He does this two other times in the game and it costs the Dolphins not only yardage, but first downs.
Plays like these can’t continue in Sherman’s offense. Not only will it increasingly become more difficult to keep the offense moving if it’s predicated on mainly outside-breaking routes, it’ll also make it harder for Tannehill to become the quarterback he was drafted to be. He needs to have patience and timing within his progression reads. It’s still integral in Sherman’s West Coast Offense, even if it has been modified from years past.
“The timing and the rhythm of the play is so important,” Sherman said last year when discussing the kind of quarterback that fits his system.”In the West Coast offense, tempo and rhythm is very important — one, two, three. One, two, three. We time the drops. With [Brett] Favre for six years we timed his drops to see where he is in his time from point A to point B.
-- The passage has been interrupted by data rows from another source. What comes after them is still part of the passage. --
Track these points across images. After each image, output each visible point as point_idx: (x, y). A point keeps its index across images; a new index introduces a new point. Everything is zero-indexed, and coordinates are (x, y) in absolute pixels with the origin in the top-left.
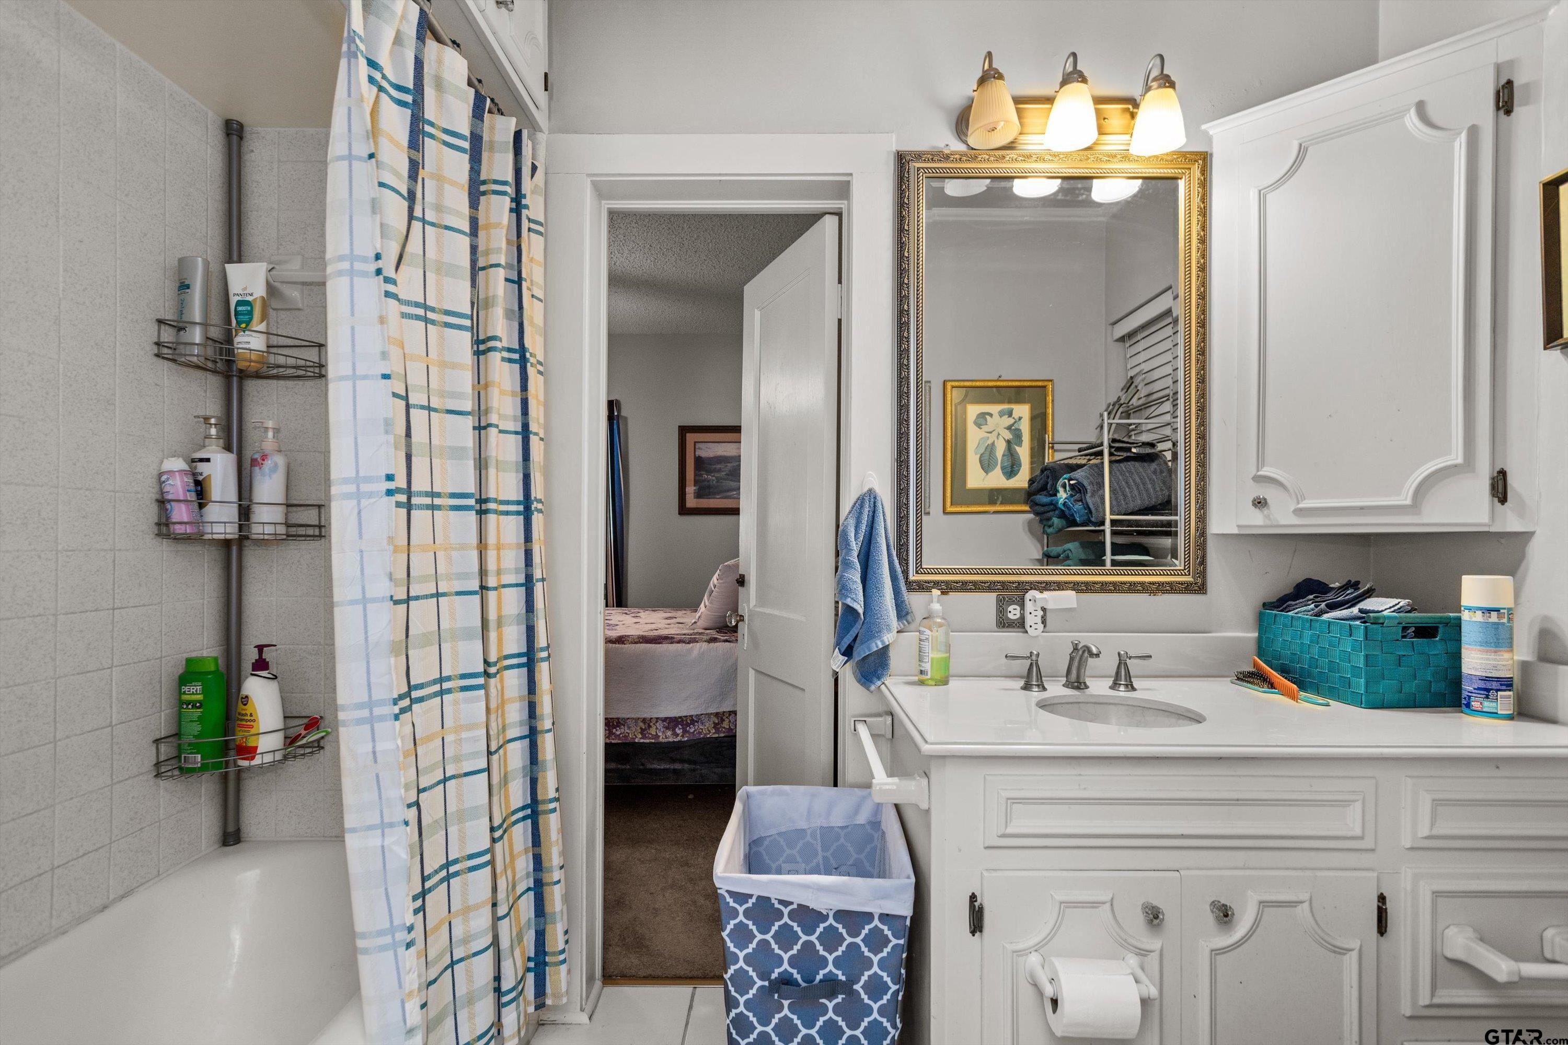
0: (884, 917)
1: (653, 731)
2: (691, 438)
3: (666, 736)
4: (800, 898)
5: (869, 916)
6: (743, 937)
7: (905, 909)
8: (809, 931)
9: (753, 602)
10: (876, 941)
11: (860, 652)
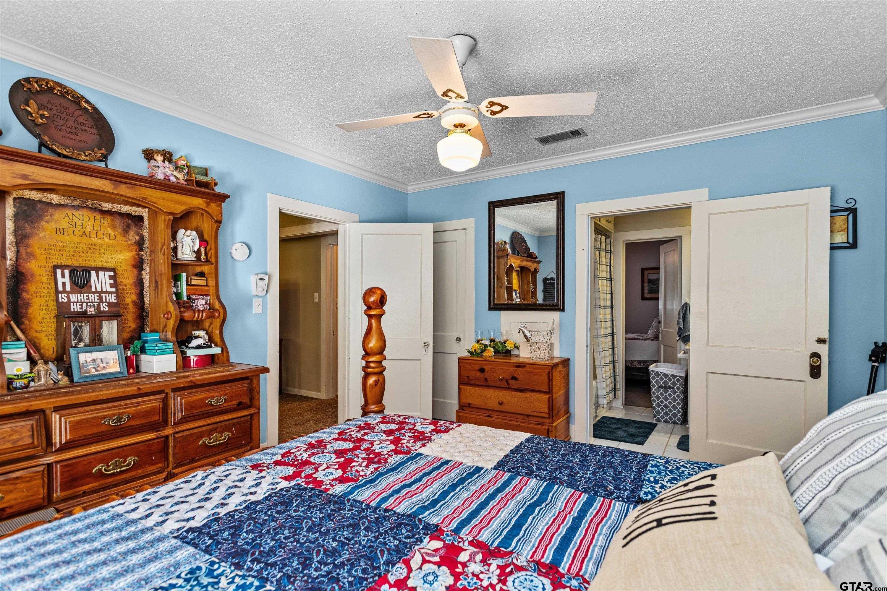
0: (680, 376)
1: (634, 364)
2: (646, 272)
3: (638, 366)
4: (664, 372)
5: (676, 376)
6: (654, 378)
7: (683, 375)
8: (666, 378)
9: (662, 328)
10: (678, 381)
11: (683, 336)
“Other things in the West Coast offense is you like to have a quarterback who is able to make a good decision, have a quick release, get the ball out as he goes through his progression.”
Ultimately, if Tannehill’s throwing ability in the seam doesn’t improve, the Dolphins will have bigger issues. The offense will completely fall apart, failing to sustain drives and put points on the board. They’ll also start to question whether Tannehill’s the answer to the position that’s haunted them since Dan Marino retired in 1999.
When they drafted Tannehill in the first round (the first time the Dolphins have drafted a quarterback in the first round since Marino in 1983), they anticipated him becoming the face of the franchise. But that will only come once he starts anticipating his receivers in the middle of the field.